Sample member characteristics.

Characteristic			Total sample (n=318,774)		Alive (n=306,227, 96.1%)		Deceased (n=12,547, 3.9%)
Gender, n (%)
	Female	181,158 (56.8)		174,640 (57.0)		6518 (51.9)
	Male	136,970 (43.0)		130,941 (42.8)		6029 (48.1)
	Missing/not available	646 (0.2)		646 (0.2)		0 (0)
Age (years), mean (SD)			70.7 (11.5)		70.4 (11.5)		77.2 (9.7)
Medical diagnoses, n (%)
	Chronic respiratory disease	56,734 (10.4)		52,183 (10.2)		4551 (14.0)
	Heart failure	54,702 (10.1)		50,254 (9.8)		4448 (13.7)
	Cancer	44,145 (8.1)		40,985 (8.0)		3160 (9.7)
	Stroke	21,338 (3.9)		19,327 (3.8)		2011 (6.2)
	Dementia or Alzheimer disease	15,626 (2.9)		13,018 (2.5)		2608 (8.0)
	Hypertension	204,405 (37.6)		195,035 (38.2)		9370 (28.8)
	Diabetes	146,394 (26.9)		139,999 (27.4)		6395 (19.7)
Medical service utilization, mean (SD)
	Total care visits per year^a	20.8 (39.5)		20.2 (38.2)		36.7 (60.9)
	Emergency room visits per year	0.4 (1.1)		0.4 (1.1)		0.9 (1.7)
Pharmacy utilization, mean (SD)
	Total unique medications prescribed	9.04 (7.4)		8.9 (7.3)		11.7 (8.3)
	Number of prescribed medications per day	8.11 (12.0)		8.0 (12.1)		9.8 (9.9)
Laboratory utilization, mean (SD)
	Total unique lab-related CPT^b codes	8.7 (8.4)		8.6 (8.2)		11.7 (11.0)
Social determinants index (SDI)^c, mean (SD)
	Weighted SDI score^d	58.41 (8.65)		58.43 (8.67)		58.09 (8.08)
	Unweighted SDI score^d	56.94 (10.12)		56.98 (10.13)		55.91 (9.63)

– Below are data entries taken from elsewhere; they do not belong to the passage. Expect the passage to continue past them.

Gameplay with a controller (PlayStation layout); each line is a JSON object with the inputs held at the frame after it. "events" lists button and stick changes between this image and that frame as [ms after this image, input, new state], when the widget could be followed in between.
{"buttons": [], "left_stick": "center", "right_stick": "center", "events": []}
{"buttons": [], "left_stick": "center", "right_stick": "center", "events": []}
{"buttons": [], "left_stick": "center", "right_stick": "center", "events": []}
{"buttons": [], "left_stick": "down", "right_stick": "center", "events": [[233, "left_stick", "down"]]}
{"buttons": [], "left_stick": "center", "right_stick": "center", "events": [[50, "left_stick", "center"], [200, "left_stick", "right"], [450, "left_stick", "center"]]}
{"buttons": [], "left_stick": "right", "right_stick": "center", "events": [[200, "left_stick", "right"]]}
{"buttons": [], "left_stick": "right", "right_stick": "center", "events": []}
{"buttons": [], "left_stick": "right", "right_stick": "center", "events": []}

^aIncludes all inpatient and outpatient visits.

^bCPT: Current Procedural Terminology.

^cHigher is better.

^d100 points maximum.

Table 2

Model summary and performance comparison (holdout cohort).

Measure			Model 1 (M1; baseline)		Model 2 (M2)		Model 3 (M3; final)
Total model features, n			7		899		907
Model input summary			Demographics^a, High-risk utilization indicators^b,c		Demographics^a; High-risk utilization indicators^b,c; Medical, lab, and pharmacy utilization^c		Demographics^a; High-risk utilization indicators^b,c; Medical, lab, and pharmacy utilization^c; SDI^d scores^a
Model performance (holdout cohort)
	AUC^e (95% CI)	0.736 (0.728-0.744)		0.834 (0.828-0.840)		0.839 (0.833-0.845)
	True positive rate^f	0.105		0.320		0.2993
	PPV^f,g	0.212		0.264		0.2991
	False positive rate^f	0.016		0.037		0.029
	True negative rate^f	0.984		0.963		0.97126
	NPV^f,h	0.964		0.972		0.97129
	False negative rate^f	0.890		0.679		0.701
	APⁱ	0.122		0.233		0.243
Performance comparison (holdout cohort)
	Null hypothesis	AUC_M1 = 0.5		AUC_M2 – AUC_M1 = 0.0		AUC_M3 – AUC_M2 = 0.0
	z statistic	56.4		19.1		1.2
	P value	<.001		<.001		.19

^aSource: internal administrative member records.

^bSource: electronic health record (EHR) data.

^cSource: claims data.

^dSDI: social determinants index.

^eAUC: area under the curve.

^fValues based on a defined threshold of 0.16.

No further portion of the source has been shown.